Go through the records and extract every line with the word "building".

——

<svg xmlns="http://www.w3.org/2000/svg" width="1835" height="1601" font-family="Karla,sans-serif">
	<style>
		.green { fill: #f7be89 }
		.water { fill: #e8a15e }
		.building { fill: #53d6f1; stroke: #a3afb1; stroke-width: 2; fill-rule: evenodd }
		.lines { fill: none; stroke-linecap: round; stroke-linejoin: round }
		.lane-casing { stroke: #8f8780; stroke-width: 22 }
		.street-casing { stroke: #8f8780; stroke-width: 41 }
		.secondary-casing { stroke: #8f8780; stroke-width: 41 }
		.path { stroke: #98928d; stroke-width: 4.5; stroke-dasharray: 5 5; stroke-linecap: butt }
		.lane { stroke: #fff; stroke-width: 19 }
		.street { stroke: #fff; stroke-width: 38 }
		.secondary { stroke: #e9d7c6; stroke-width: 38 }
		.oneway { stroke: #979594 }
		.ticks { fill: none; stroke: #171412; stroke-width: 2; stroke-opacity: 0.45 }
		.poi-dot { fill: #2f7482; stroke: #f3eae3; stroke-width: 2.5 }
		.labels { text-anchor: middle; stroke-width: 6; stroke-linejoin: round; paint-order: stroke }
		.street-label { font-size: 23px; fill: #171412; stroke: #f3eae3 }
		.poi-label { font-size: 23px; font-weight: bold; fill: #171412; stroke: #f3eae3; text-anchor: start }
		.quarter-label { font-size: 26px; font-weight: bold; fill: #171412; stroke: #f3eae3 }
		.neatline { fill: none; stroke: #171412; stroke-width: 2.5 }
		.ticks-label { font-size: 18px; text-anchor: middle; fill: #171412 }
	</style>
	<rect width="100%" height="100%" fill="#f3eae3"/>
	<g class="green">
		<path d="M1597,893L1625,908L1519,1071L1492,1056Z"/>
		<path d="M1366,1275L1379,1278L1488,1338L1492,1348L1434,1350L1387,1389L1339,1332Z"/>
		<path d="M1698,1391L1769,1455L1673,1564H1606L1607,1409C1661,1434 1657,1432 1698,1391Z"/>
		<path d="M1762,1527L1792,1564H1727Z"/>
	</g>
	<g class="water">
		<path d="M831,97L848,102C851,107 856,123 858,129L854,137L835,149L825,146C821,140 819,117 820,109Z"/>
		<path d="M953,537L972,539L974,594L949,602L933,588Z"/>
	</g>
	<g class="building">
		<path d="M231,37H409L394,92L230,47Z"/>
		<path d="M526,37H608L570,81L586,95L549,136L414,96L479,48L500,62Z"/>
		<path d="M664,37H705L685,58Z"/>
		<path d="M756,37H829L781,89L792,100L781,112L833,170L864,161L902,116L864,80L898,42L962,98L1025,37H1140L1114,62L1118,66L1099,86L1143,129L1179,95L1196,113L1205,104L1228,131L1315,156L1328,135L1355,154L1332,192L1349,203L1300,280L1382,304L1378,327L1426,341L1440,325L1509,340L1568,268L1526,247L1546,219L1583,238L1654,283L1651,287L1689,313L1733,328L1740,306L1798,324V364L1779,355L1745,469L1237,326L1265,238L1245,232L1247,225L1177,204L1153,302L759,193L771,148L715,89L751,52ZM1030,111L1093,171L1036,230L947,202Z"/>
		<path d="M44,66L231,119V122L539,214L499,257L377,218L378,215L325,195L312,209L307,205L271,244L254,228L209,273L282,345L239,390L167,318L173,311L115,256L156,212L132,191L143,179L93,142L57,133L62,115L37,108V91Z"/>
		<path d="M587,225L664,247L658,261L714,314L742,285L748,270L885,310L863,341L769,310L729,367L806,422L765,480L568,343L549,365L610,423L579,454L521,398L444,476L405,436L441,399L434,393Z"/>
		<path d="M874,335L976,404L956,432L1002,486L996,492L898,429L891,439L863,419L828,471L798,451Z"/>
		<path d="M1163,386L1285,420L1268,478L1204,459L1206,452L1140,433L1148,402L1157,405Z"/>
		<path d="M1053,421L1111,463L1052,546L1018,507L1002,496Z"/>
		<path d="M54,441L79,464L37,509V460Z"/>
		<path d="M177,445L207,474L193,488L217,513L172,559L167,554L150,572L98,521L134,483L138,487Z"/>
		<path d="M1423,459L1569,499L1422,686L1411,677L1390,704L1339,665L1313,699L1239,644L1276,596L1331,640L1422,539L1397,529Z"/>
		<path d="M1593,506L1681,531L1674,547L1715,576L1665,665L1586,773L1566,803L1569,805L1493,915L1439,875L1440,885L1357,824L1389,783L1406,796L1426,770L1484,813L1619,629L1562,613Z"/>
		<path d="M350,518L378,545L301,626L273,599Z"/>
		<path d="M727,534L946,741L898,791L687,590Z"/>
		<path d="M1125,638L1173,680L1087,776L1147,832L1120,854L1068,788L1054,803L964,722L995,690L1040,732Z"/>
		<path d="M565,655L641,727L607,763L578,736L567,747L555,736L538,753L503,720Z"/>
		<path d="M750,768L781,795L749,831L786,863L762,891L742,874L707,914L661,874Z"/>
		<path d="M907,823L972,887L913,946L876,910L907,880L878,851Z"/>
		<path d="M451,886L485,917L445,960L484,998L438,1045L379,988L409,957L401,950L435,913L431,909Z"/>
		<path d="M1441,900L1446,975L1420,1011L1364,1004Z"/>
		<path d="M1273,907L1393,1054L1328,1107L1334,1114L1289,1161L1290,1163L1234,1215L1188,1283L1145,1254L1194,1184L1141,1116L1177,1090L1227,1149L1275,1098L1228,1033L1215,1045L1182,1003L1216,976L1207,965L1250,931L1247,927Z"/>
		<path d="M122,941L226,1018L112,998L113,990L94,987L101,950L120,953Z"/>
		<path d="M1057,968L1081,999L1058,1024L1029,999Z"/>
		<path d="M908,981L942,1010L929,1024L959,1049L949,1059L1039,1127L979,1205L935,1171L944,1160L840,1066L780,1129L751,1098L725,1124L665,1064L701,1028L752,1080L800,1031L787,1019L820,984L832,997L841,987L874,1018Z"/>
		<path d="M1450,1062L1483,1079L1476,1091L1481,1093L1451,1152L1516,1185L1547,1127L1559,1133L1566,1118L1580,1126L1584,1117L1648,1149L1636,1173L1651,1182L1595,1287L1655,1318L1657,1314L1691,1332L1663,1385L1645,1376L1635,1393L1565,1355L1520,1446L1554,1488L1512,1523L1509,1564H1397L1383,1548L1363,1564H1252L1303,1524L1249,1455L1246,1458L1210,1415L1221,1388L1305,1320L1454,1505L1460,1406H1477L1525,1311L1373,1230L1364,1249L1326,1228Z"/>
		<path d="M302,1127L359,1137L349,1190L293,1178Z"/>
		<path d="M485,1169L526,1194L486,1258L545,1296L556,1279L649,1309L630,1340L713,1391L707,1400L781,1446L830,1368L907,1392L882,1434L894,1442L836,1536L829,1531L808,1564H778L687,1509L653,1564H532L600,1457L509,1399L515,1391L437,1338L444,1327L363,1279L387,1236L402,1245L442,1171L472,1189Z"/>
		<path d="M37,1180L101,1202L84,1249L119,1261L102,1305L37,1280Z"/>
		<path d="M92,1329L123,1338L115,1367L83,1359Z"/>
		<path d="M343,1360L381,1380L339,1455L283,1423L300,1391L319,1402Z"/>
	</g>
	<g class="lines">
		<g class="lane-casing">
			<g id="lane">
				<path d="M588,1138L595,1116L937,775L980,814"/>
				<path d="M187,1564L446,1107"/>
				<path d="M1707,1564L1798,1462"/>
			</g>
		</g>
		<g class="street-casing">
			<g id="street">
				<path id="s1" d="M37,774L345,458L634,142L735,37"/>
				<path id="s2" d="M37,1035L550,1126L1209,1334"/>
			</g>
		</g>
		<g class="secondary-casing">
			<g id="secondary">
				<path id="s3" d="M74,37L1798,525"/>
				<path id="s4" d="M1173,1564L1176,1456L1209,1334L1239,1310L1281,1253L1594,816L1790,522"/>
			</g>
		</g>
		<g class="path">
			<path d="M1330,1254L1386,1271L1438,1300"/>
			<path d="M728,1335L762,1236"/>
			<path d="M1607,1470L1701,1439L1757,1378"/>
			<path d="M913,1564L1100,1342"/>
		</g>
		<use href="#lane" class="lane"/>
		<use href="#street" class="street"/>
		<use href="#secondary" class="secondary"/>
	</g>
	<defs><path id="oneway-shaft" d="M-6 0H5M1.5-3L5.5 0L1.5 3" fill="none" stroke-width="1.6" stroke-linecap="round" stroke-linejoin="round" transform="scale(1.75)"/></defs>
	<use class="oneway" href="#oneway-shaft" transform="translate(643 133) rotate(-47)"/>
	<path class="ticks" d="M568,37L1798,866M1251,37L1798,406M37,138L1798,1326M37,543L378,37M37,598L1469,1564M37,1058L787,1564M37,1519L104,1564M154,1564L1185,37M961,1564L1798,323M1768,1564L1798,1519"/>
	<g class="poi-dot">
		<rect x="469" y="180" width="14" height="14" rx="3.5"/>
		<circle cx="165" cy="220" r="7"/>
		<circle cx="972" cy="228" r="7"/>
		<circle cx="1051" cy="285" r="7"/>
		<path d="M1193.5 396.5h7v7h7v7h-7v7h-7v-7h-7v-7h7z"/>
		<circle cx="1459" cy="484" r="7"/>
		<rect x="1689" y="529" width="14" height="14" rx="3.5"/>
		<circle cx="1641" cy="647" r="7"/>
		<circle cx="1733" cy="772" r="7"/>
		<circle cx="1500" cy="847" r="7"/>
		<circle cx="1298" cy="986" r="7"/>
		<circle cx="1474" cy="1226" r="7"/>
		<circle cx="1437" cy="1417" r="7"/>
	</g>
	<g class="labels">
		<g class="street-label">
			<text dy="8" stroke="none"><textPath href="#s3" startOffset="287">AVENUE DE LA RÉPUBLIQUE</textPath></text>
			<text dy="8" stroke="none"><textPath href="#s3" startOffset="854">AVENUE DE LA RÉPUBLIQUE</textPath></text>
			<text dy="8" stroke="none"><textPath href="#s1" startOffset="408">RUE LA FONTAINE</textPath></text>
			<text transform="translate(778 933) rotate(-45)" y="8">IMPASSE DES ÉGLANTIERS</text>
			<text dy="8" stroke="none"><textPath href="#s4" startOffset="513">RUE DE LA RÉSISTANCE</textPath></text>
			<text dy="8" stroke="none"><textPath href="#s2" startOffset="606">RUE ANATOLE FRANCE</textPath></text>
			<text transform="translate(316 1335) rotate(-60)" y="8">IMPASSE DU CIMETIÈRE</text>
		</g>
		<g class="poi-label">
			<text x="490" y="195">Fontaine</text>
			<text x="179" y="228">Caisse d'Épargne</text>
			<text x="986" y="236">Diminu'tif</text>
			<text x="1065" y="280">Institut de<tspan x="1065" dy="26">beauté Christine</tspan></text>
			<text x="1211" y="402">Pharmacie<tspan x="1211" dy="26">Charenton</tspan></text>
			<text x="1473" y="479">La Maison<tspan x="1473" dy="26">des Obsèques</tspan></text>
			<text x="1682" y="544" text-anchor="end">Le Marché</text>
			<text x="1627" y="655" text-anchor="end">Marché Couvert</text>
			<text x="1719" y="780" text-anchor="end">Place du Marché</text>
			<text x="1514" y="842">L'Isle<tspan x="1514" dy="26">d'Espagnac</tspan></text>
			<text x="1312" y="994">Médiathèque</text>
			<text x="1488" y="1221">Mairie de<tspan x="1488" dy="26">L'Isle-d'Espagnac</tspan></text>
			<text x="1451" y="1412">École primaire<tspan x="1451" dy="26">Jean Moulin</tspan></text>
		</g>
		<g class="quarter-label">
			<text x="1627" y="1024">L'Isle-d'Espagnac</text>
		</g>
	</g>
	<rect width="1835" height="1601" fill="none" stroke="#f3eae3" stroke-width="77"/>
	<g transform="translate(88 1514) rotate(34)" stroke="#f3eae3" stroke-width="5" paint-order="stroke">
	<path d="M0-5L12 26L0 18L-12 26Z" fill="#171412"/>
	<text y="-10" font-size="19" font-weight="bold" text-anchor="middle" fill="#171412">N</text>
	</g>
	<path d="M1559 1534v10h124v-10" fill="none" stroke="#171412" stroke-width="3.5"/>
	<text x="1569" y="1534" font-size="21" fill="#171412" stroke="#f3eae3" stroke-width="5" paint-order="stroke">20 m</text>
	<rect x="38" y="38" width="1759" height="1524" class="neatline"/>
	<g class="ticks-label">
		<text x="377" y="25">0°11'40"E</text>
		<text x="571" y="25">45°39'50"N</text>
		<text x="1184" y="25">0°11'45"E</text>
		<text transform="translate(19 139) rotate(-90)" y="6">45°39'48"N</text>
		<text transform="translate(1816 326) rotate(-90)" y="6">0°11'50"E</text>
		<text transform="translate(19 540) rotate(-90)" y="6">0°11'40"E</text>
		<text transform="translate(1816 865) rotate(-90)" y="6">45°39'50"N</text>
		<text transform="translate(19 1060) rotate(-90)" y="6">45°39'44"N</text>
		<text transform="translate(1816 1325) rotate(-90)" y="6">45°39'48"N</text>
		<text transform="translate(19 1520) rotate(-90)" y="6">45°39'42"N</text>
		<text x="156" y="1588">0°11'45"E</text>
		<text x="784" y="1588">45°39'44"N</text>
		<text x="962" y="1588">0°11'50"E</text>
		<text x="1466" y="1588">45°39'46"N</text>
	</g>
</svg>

——

▸ SOLVED PROBLEM
		.building { fill: #53d6f1; stroke: #a3afb1; stroke-width: 2; fill-rule: evenodd }
	<g class="building">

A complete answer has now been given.